Sucede, no entanto, que à luz do Código de Procedimento Administrativo vigente, não é possível a revogação de atos administrativos com fundamento na sua ilegalidade. Quando são confrontados com atos ilegais, os tribunais administrativos declaram-nos nulos ou anulam-nos – sendo juridicamente inconcebível que condenem a Administração a fazê-lo.

Quanto ao pedido de intimação para a adoção de uma conduta negativa, no caso, para impor ao Conselho de Ministros e ao Ministério da Saúde se abstenham de quaisquer atos de execução dos atos administrativos impugnados, torna-se igualmente necessário averiguar se o mesmo deve ou não proceder.

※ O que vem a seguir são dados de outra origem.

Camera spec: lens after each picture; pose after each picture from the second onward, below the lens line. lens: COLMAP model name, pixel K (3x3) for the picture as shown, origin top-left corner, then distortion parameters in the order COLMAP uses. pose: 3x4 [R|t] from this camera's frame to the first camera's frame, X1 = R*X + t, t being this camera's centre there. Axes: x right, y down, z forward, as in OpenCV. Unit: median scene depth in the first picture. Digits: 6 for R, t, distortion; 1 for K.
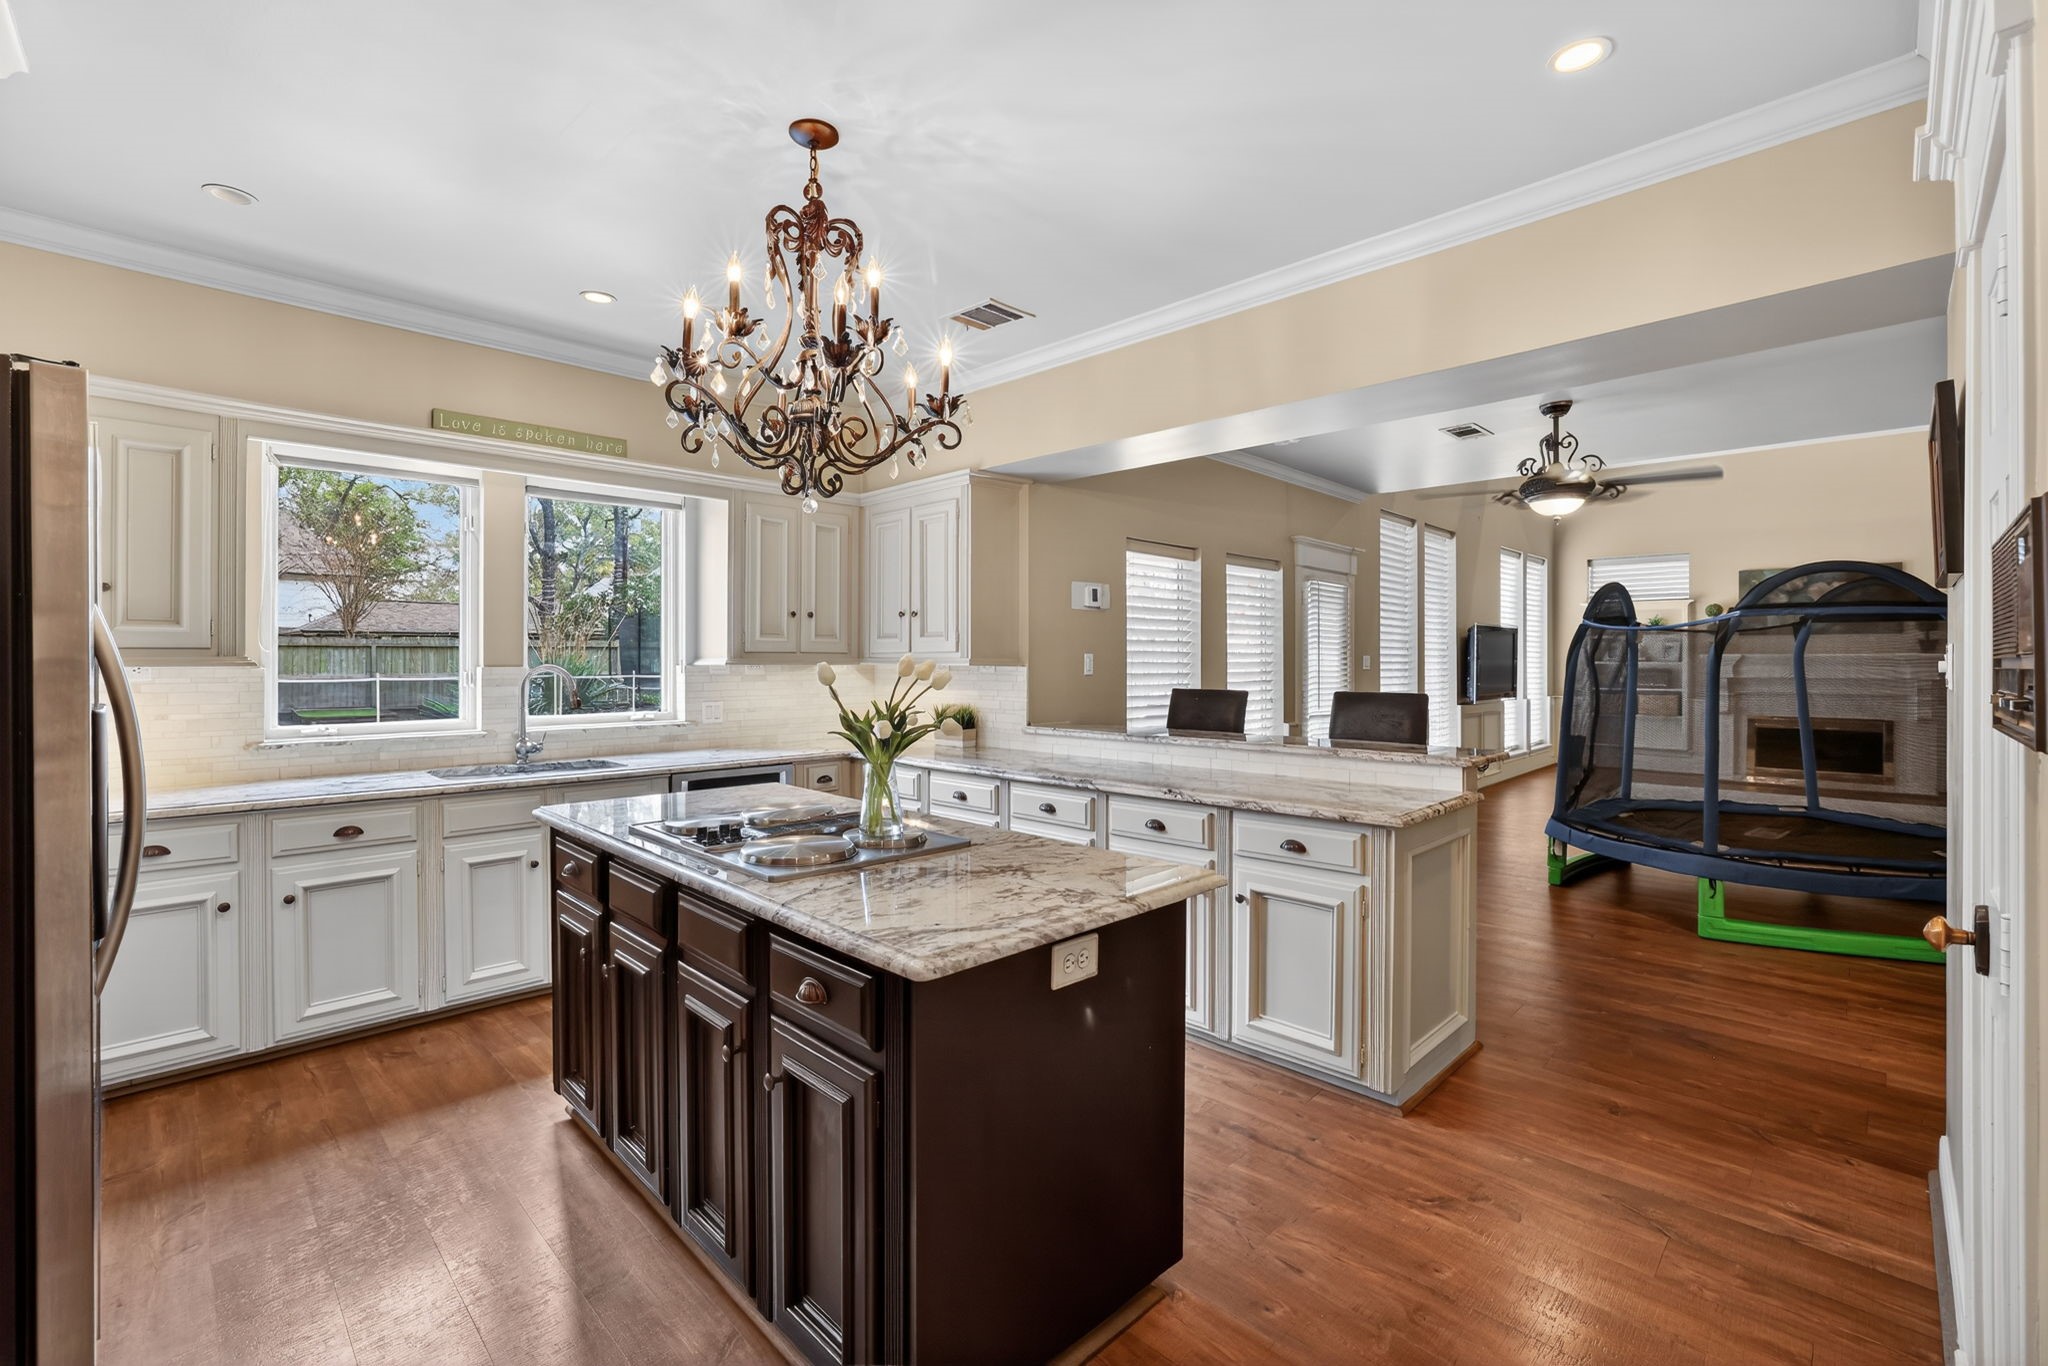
lens RADIAL K [[887.2, 0, 1021.4], [0, 887.2, 661.6], [0, 0, 1]] dist [-0.009276, 0.000047]
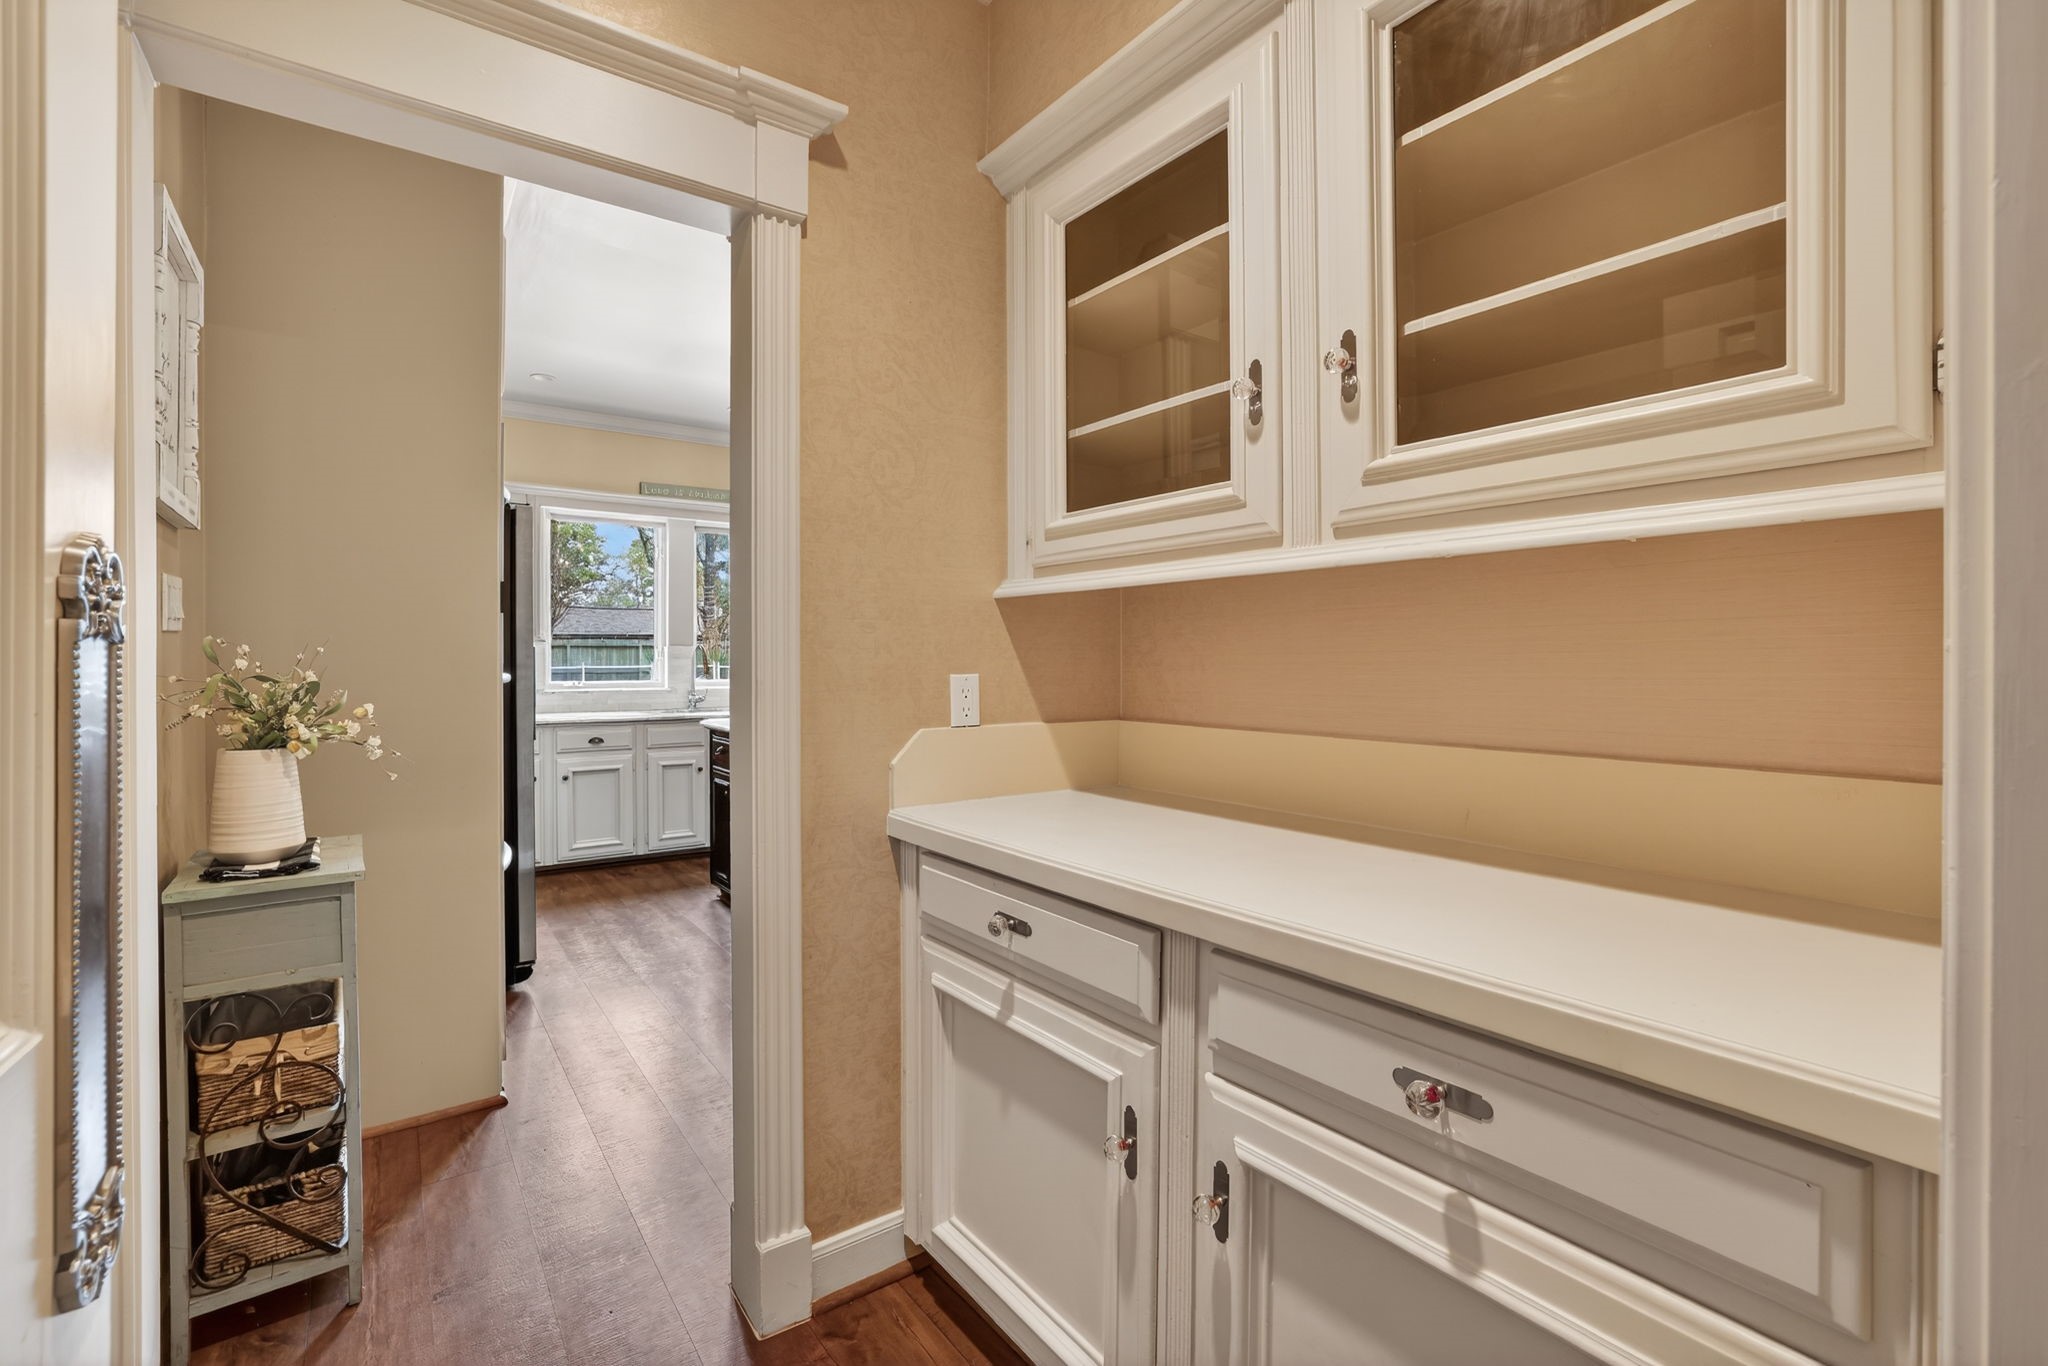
lens RADIAL K [[887.2, 0, 1028.4], [0, 887.2, 667.0], [0, 0, 1]] dist [-0.009276, 0.000047]
pose [[0.989357, 0.000423, -0.145505, 0.266898], [0.000121, 0.999993, 0.003733, 0.044798], [0.145505, -0.003711, 0.989351, -0.493255]]
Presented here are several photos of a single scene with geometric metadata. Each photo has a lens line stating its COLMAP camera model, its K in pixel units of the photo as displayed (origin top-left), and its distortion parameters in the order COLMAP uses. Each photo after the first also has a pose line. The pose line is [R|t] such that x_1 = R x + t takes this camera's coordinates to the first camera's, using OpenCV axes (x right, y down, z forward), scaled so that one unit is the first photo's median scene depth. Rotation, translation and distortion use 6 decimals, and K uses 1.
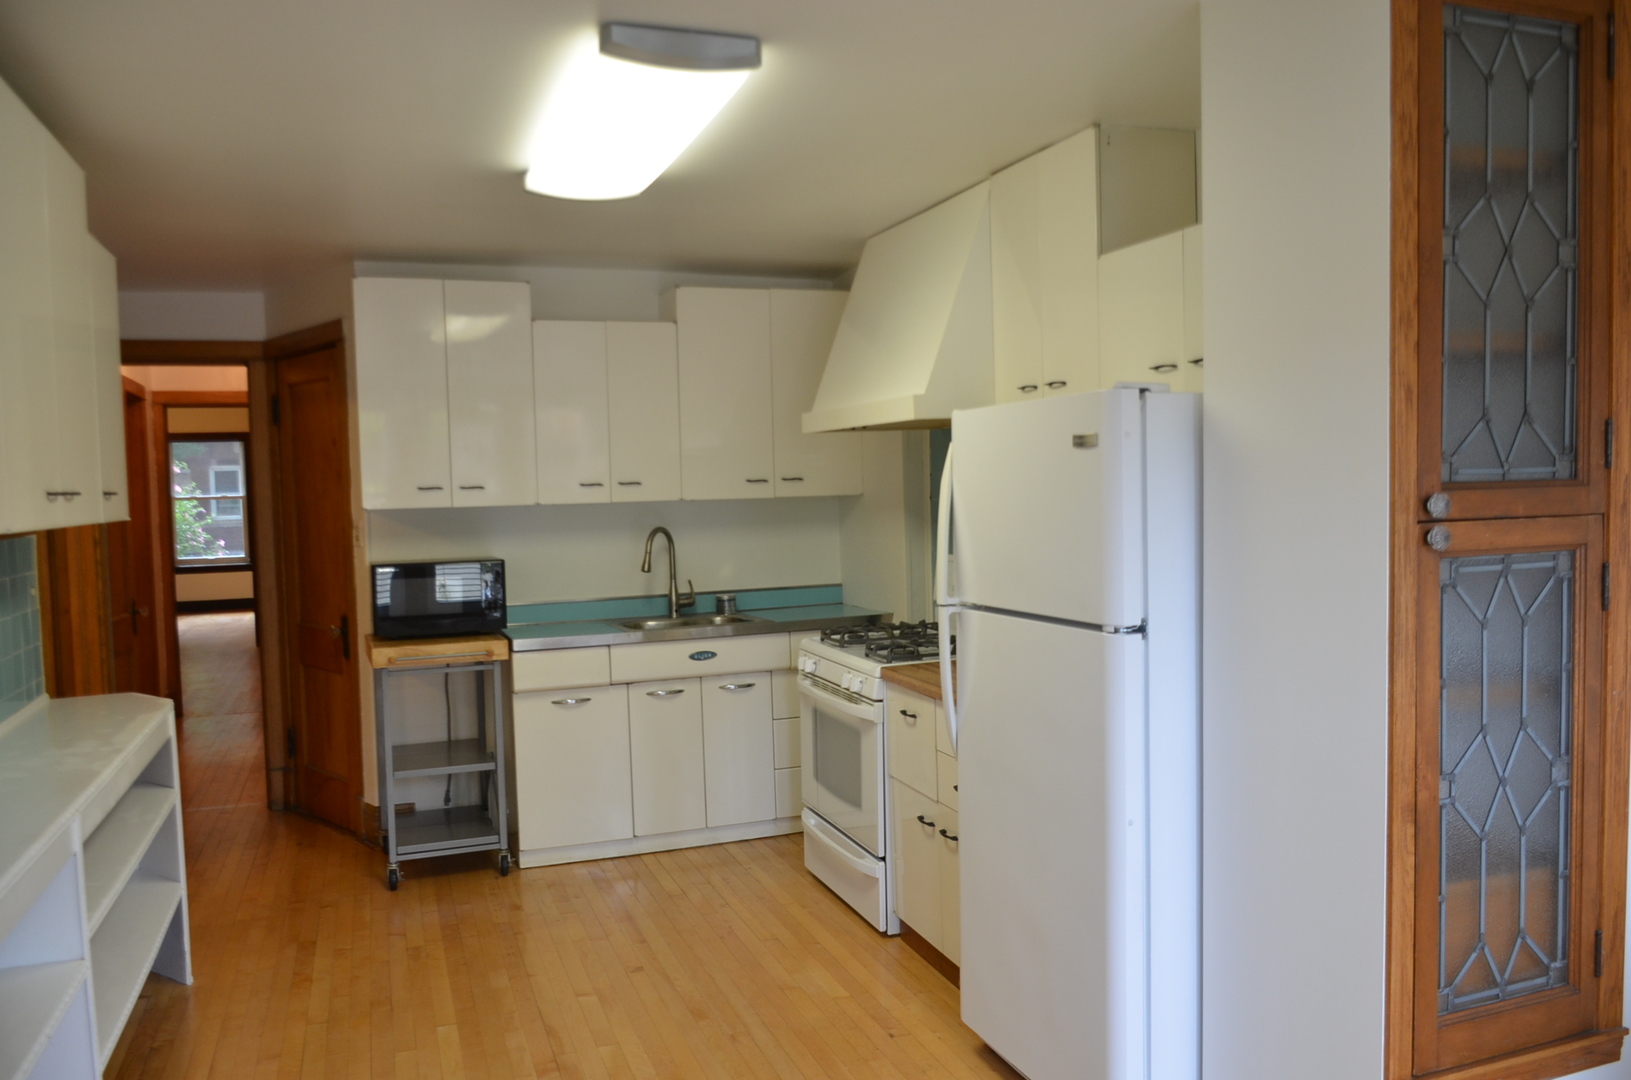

Em causa encontra-se o direito à greve, previsto no artigo 57.º da Constituição da República Portuguesa. Os enfermeiros afirmam que não se verificou o incumprimento dos serviços mínimos e, por isso, a requisição civil é ilegal, pelo que foi desrespeitado o seu direito à greve.

Ora, a requisição civil vem impor que se cumpram os serviços mínimos previamente fixados e que alegadamente não estariam a ser respeitados. Assim, se a requisição civil fosse considerada ilegal, nem por isso os enfermeiros ficariam desobrigados de cumprir os serviços mínimos.

Pelo que acordaram os Juízes da Secção de Contencioso Administrativo em julgar improcedente a intimação para proteção de direitos, liberdades e garantias.